**WHAT TO WORK ON**. Please retype every entry as written, and keep the pictures out.

**DATA FOR THIS TASK**.
+--

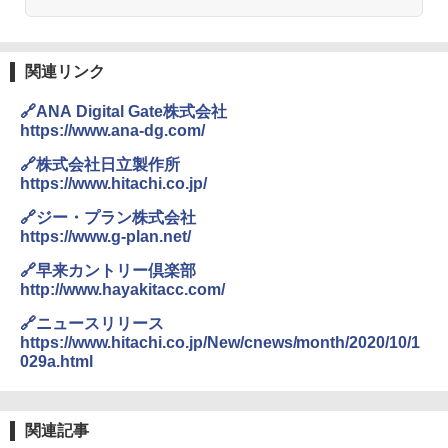
ーチ ピクニック ポップアップテント 携帯 簡
易 トイレテント (オリーブ)
DEWEL パラソル 大型 ビーチ アウトドアパ
￥-
ラソル ガーデン サイトシート付 折りたたみ
関連リンク
防水 UVカット 4段階高さ調整 軽量 収納袋付
き
🔗ANA Digital Gate株式会社
ENDLESS BASE 《めざましテレビで紹介》
テント ワンタッチ RENEW 幅200 2-3人用 43
https://www.ana-dg.com/
￥6,459
500002(89147)
🔗株式会社日立製作所
https://www.hitachi.co.jp/
￥5,499
ポインターライト 強力 小型 緑色/赤色/青紫色
USB充電式 高精度 超長距離照射 長時間使用
🔗ジー・プラン株式会社
可能 安全ロック付き 高安全性 金属製耐久 コ
https://www.g-plan.net/
[キャンパーズコレクション 山善] 傘みたいに
ンパクト多機能設計 持ち運び便利 アウトド
広げるだけ パッとサッとテント ブラックコ
ア/オフィス/教育現場/展示会用 緑
🔗早来カントリー倶楽部
ーティング フルクローズ メッシュ 3-4人用
http://www.hayakitacc.com/
簡単設置 ポップアップテント エクルベージ
￥1,180
ュ(BC仕様) PATC-150B(EB)
🔗ニュースリリース
https://www.hitachi.co.jp/New/cnews/month/2020/10/1
￥8,991
電動エアーポンプ SUP用 20PSI 電動ポンプ
029a.html
ゴムボート 空気入れ 空気抜き 自動停止 過熱
保護 日光可読lcd 7種類ノズル付き
Coleman(コールマン) ツーリングドーム/LD
X 2人用 3人用 キャンプ アウトドア フェス
￥7,299
関連記事
収納 コンパクト 簡単設営 カンガルーテント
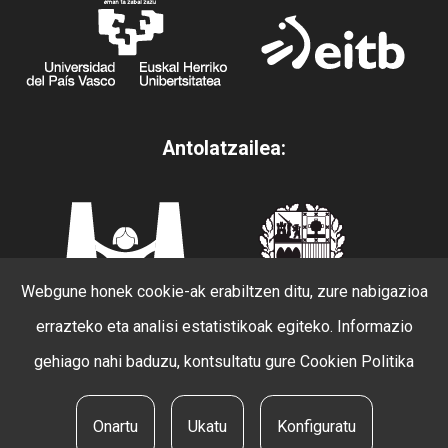
Antolatzailea:
Webgune honek cookie-ak erabiltzen ditu, zure nabigazioa
errazteko eta analisi estatistikoak egiteko. Informazio
gehiago nahi baduzu, kontsultatu gure
Cookien Politika
© 2026 Beldur Barik. eskubide guztiak erreserbatuak.
Onartu
Ukatu
Konfiguratu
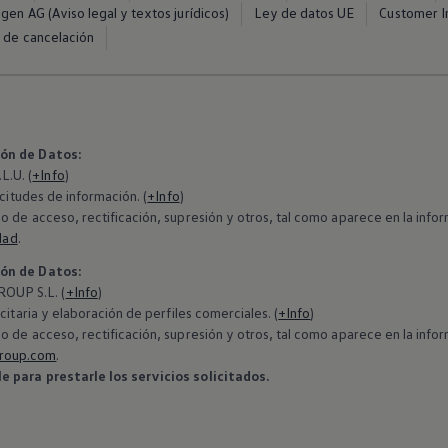
en AG (Aviso legal y textos jurídicos)
Ley de datos UE
Customer In
 de cancelación
ión de Datos:
.U. (
+Info
)
icitudes de información. (
+Info
)
o de acceso, rectificación, supresión y otros, tal como aparece en la in
dad
.
ión de Datos:
OUP S.L. (
+Info
)
citaria y elaboración de perfiles comerciales. (
+Info
)
o de acceso, rectificación, supresión y otros, tal como aparece en la in
roup.com
.
 para prestarle los servicios solicitados.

+--

**EXPECTED ANSWER**.
ーチ ピクニック ポップアップテント 携帯 簡
易 トイレテント (オリーブ)
DEWEL パラソル 大型 ビーチ アウトドアパ
￥-
ラソル ガーデン サイトシート付 折りたたみ
関連リンク
防水 UVカット 4段階高さ調整 軽量 収納袋付
き
🔗ANA Digital Gate株式会社
ENDLESS BASE 《めざましテレビで紹介》
テント ワンタッチ RENEW 幅200 2-3人用 43
https://www.ana-dg.com/
￥6,459
500002(89147)
🔗株式会社日立製作所
https://www.hitachi.co.jp/
￥5,499
ポインターライト 強力 小型 緑色/赤色/青紫色
USB充電式 高精度 超長距離照射 長時間使用
🔗ジー・プラン株式会社
可能 安全ロック付き 高安全性 金属製耐久 コ
https://www.g-plan.net/
[キャンパーズコレクション 山善] 傘みたいに
ンパクト多機能設計 持ち運び便利 アウトド
広げるだけ パッとサッとテント ブラックコ
ア/オフィス/教育現場/展示会用 緑
🔗早来カントリー倶楽部
ーティング フルクローズ メッシュ 3-4人用
http://www.hayakitacc.com/
簡単設置 ポップアップテント エクルベージ
￥1,180
ュ(BC仕様) PATC-150B(EB)
🔗ニュースリリース
https://www.hitachi.co.jp/New/cnews/month/2020/10/1
￥8,991
電動エアーポンプ SUP用 20PSI 電動ポンプ
029a.html
ゴムボート 空気入れ 空気抜き 自動停止 過熱
保護 日光可読lcd 7種類ノズル付き
Coleman(コールマン) ツーリングドーム/LD
X 2人用 3人用 キャンプ アウトドア フェス
￥7,299
関連記事
収納 コンパクト 簡単設営 カンガルーテント
Antolatzailea:
Webgune honek cookie-ak erabiltzen ditu, zure nabigazioa
errazteko eta analisi estatistikoak egiteko. Informazio
gehiago nahi baduzu, kontsultatu gure
Cookien Politika
© 2026 Beldur Barik. eskubide guztiak erreserbatuak.
Onartu
Ukatu
Konfiguratu
en AG (Aviso legal y textos jurídicos)
Ley de datos UE
Customer In
 de cancelación
ión de Datos:
.U. (
+Info
)
icitudes de información. (
+Info
)
o de acceso, rectificación, supresión y otros, tal como aparece en la in
dad
.
ión de Datos:
OUP S.L. (
+Info
)
citaria y elaboración de perfiles comerciales. (
+Info
)
o de acceso, rectificación, supresión y otros, tal como aparece en la in
roup.com
.
 para prestarle los servicios solicitados.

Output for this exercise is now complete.